For the love of art
Tom Russell has been painting for 75 years. At 92, he can’t think of anything he would rather have done.
“Oh, Lord, yes, I love it,” said Russell from his Baldwin City studio where he was working on his latest painting. “I don’t know what else I would have done.”
Russell estimates he’s completed around 500 paintings during that near-century and there have been untold paintings that were started and never finished. His craft has evolved over the years.
“It’s observation anymore,” he said. “It’s not reproduction, it’s observation. It’s not painting a picture, it’s more being involved with the painting, not painting the picture.
“Most artists would agree,” said Russell. “It’s not romantic, contrary to what a lot is said about painters and artists.”
In addition to painting, Russell also spent 16 years at the Kansas City Art Institute and another 16 years at Baker University teaching painting. He wouldn’t trade those three decades, either, because of the students of art he was able to inspire and train.
Still, that can’t top his first love.
“Oh, I think painting, although I did enjoy teaching all those years,” he said. “It’s really rewarding to see your students go on to attain their master’s and go on in art.”

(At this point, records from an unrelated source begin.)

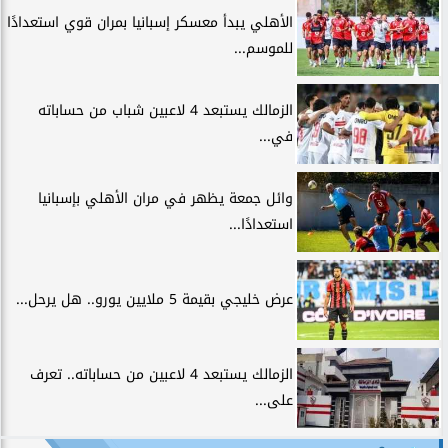
الأهلي يبدأ معسكر إسبانيا بمران قوي استعدادًا
للموسم...
الزمالك يستبعد 4 لاعبين شباب من حساباته
في...
وائل جمعة يظهر في مران الأهلي بإسبانيا
استعدادًا...
عرض خليجي بقيمة 5 ملايين يورو.. هل يرحل...
الزمالك يستبعد 4 لاعبين من حساباته.. تعرف
على...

Although he’s touched hundreds of people over the years with his painting and teaching, he has a special place in the hearts of the Baldwin City arts community. Because of that, he’s being honored at the 21st annual Baldwin Community Arts Council Chocolate Auction, which is 1 p.m. Sunday at Stony Point Hall near Vinland on County Road 600.
“I think it’s very nice,” said Russell. “I feel good about it. I think everyone likes to be honored.

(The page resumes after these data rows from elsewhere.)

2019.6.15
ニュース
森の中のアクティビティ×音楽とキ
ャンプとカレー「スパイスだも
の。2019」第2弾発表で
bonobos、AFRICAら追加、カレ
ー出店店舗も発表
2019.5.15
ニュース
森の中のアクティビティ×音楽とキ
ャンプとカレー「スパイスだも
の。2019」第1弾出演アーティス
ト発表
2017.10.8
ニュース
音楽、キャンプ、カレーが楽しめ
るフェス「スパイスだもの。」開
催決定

“I think it’s a great idea because it adds to the incentive,” he said of boosting interest in the auction, which will include his work entitled “Ron’s Hay Bales,” a painting done years ago just north of town in Ron Skaggs’ pasture.
Of course, there’s even more of an emotional tie to the Chocolate Auction for him. His late wife, Alice Ann, was the one who started the fundraising event, which provides scholarships for budding artists in the community.
“In fact, Alice started it,” said Russell. “We brought it back from Brookings, S.D. One of my kids was teaching up there. She introduced everyone to it and then everyone took off on it. They’ve raised a lot of money and I think it’s great.”
A lot of people describe Russell with that same term – great. Walt Bailey, another longtime art professor at Baker who is now involved with special projects, uses glowing terms and smiles when he talks about Russell.
“He’s a fixture in the art world,” said Bailey. “He is both identified by his students who have been successful, as well as his own great work. He works and works some more. He has dedicated himself and encourages others to do the same.
“At 92 years of age, he still works three hours a day,” he said. “You don’t think what your job is, it is what you do.”
Russell takes those comments in stride. Despite his stature in the world of art, he doesn’t view himself above others.
“I’ve had a gallery in Santa Fe and I just filled it up with stuff,” said Russell. “I used to have them in New York and Chicago and had one in Taos for many years.
“I’ve had a show in Vienna,” he said. “I’m probably nationally known, but international is pushing it a bit thin.”
That’s Russell, a humble artist who has been unassuming while practicing his trade for almost a century.
“I think that’s fair,” Bailey said of the description. “He is not someone who promotes himself, he promotes others. He likes people and he likes to keep working, but he doesn’t go out to seek attention.
“He really is a quiet, dedicated artist,” he said.